**Aim of the task:**
Copy the records word for word, starting at the top and stopping after the line that contains "Noted: 11h00".

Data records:
━━━━━━

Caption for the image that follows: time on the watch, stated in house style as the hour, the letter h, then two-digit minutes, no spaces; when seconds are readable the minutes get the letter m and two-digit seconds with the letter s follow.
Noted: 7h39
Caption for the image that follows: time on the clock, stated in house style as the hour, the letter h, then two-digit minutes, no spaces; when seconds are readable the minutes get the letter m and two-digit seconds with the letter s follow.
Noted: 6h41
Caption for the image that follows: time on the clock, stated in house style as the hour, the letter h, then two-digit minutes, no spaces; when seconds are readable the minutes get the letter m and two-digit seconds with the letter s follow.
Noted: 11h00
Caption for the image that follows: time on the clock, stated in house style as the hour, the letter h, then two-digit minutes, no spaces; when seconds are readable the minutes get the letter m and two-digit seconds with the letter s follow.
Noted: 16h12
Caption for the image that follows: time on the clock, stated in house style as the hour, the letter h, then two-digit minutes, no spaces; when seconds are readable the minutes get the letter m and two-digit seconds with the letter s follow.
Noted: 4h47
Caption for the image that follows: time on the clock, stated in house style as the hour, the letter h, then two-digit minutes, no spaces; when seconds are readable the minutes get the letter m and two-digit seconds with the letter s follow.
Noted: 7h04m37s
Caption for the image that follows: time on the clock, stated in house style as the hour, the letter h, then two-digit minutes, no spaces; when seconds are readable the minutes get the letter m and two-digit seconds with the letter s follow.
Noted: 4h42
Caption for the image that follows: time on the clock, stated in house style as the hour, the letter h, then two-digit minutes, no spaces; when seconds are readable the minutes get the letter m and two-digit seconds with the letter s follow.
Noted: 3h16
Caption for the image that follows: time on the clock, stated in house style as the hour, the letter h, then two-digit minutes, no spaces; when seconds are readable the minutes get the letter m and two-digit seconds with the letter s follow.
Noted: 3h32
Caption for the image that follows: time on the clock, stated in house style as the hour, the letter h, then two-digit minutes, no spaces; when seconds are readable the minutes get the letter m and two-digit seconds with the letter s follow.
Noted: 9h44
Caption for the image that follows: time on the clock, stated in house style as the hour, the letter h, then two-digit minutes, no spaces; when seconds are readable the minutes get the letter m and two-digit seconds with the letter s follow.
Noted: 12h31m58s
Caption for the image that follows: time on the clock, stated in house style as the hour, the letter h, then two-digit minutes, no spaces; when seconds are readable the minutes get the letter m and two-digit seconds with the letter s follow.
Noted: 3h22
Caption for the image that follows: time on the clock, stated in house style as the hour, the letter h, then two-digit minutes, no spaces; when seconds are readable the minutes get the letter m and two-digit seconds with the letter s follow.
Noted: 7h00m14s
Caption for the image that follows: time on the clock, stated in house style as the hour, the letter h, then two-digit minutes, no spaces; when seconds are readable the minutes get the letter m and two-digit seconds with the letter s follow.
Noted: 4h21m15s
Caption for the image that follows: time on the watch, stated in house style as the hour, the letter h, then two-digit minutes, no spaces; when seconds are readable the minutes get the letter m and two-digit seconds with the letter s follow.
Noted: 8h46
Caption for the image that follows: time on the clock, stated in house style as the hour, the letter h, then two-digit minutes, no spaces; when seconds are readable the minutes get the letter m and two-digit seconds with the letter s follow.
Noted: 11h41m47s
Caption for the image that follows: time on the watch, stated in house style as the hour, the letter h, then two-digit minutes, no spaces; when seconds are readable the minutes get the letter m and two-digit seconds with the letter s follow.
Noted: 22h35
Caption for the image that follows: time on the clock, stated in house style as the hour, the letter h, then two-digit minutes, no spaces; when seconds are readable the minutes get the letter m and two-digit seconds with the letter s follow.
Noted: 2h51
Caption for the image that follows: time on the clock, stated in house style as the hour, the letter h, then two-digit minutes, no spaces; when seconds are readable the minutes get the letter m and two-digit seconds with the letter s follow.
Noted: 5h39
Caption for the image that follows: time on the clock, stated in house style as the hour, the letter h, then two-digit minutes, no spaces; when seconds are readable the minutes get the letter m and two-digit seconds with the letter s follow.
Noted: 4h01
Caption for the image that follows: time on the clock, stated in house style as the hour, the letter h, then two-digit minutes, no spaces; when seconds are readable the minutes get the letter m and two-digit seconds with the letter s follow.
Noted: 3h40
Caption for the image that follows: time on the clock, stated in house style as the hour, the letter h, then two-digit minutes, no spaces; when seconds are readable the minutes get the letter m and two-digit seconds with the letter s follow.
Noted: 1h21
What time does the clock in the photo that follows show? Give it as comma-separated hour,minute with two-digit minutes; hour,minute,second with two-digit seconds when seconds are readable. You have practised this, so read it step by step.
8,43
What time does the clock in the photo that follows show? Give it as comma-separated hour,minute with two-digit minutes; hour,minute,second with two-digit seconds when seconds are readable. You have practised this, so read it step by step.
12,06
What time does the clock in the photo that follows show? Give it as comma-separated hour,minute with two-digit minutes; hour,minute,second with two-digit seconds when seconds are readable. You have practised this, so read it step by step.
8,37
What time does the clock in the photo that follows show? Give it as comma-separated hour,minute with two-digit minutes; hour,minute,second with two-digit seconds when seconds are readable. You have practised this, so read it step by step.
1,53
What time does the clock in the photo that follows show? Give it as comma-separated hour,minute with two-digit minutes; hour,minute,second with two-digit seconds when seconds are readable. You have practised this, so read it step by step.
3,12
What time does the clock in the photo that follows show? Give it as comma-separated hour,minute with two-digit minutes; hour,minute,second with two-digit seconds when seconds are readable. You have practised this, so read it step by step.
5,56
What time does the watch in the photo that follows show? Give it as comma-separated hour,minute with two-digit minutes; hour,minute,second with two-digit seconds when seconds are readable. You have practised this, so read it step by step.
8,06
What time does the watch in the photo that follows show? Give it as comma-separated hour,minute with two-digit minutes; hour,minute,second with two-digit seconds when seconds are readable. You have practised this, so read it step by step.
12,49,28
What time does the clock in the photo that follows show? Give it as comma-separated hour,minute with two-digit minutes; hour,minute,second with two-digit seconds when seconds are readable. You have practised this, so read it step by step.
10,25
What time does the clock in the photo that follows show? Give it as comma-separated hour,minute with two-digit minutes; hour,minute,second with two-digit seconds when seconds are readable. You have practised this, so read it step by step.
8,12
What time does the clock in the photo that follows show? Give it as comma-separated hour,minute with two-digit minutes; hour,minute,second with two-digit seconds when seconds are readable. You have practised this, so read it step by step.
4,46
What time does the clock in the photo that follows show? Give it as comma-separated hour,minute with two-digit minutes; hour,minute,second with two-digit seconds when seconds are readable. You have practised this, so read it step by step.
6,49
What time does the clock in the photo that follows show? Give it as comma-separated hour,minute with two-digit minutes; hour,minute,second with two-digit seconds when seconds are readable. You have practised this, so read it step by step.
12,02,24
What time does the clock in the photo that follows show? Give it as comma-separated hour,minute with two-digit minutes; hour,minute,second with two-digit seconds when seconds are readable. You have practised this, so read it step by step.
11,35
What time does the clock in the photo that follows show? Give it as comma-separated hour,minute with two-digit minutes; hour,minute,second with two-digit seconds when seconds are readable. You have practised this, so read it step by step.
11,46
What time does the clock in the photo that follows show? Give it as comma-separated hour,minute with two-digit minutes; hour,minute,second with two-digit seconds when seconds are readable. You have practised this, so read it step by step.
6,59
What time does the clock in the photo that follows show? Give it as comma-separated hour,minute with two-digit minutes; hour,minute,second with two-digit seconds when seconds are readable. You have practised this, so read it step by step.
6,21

━━━━━━

**The solution:**
Caption for the image that follows: time on the watch, stated in house style as the hour, the letter h, then two-digit minutes, no spaces; when seconds are readable the minutes get the letter m and two-digit seconds with the letter s follow.
Noted: 7h39
Caption for the image that follows: time on the clock, stated in house style as the hour, the letter h, then two-digit minutes, no spaces; when seconds are readable the minutes get the letter m and two-digit seconds with the letter s follow.
Noted: 6h41
Caption for the image that follows: time on the clock, stated in house style as the hour, the letter h, then two-digit minutes, no spaces; when seconds are readable the minutes get the letter m and two-digit seconds with the letter s follow.
Noted: 11h00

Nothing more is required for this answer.